** BRIEF **
For each line of the data below that contains "WAIVSense", return that line.

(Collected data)
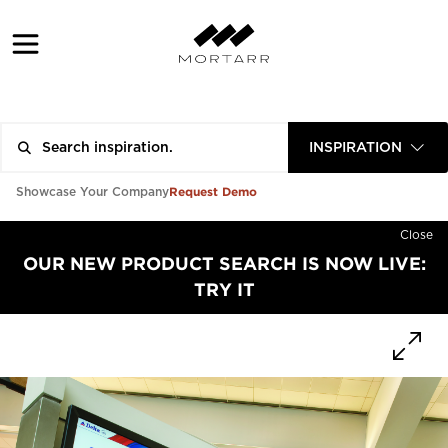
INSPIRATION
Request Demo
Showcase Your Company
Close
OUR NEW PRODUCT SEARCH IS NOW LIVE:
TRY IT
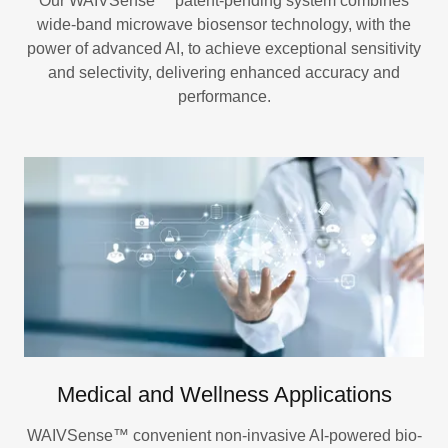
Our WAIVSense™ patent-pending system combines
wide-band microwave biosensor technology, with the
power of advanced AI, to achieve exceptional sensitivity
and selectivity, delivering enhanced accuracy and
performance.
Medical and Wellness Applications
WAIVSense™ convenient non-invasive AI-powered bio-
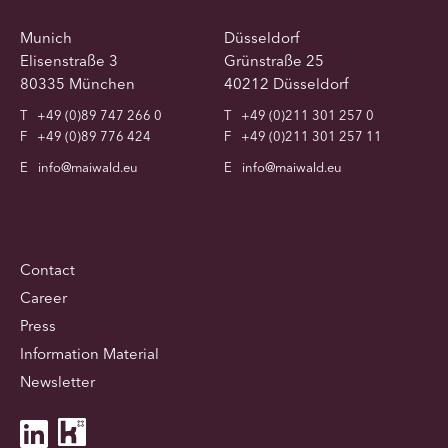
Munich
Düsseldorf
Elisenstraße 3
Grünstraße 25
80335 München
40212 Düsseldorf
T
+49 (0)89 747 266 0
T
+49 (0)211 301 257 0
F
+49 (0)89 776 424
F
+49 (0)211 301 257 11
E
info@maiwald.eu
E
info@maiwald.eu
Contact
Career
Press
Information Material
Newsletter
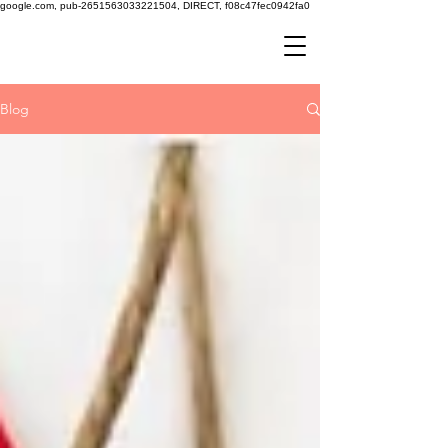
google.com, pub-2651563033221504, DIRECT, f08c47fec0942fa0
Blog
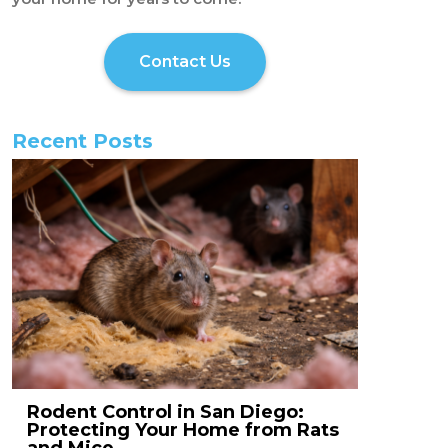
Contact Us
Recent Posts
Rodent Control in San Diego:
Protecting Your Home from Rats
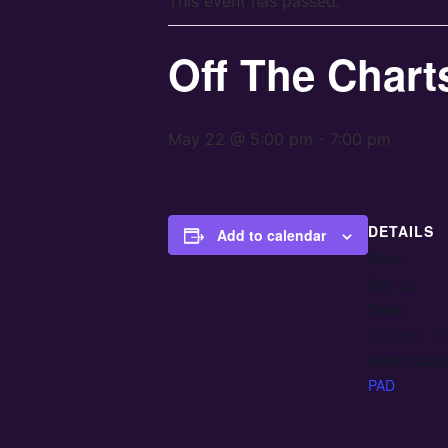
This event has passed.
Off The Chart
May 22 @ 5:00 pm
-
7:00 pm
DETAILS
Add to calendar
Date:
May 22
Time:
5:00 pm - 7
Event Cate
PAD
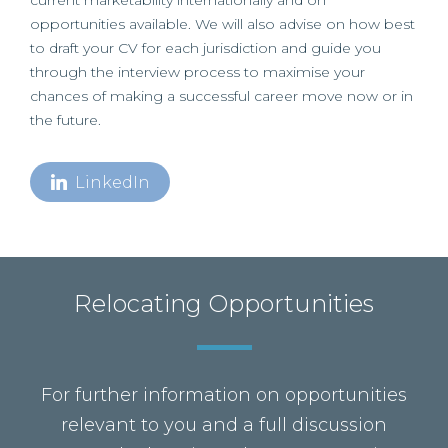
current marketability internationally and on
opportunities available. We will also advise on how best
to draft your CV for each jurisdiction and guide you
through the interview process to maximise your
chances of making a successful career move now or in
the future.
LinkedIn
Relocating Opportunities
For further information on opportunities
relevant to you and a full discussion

** FINISHED EXERCISE **
Our WAIVSense™ patent-pending system combines
WAIVSense™ convenient non-invasive AI-powered bio-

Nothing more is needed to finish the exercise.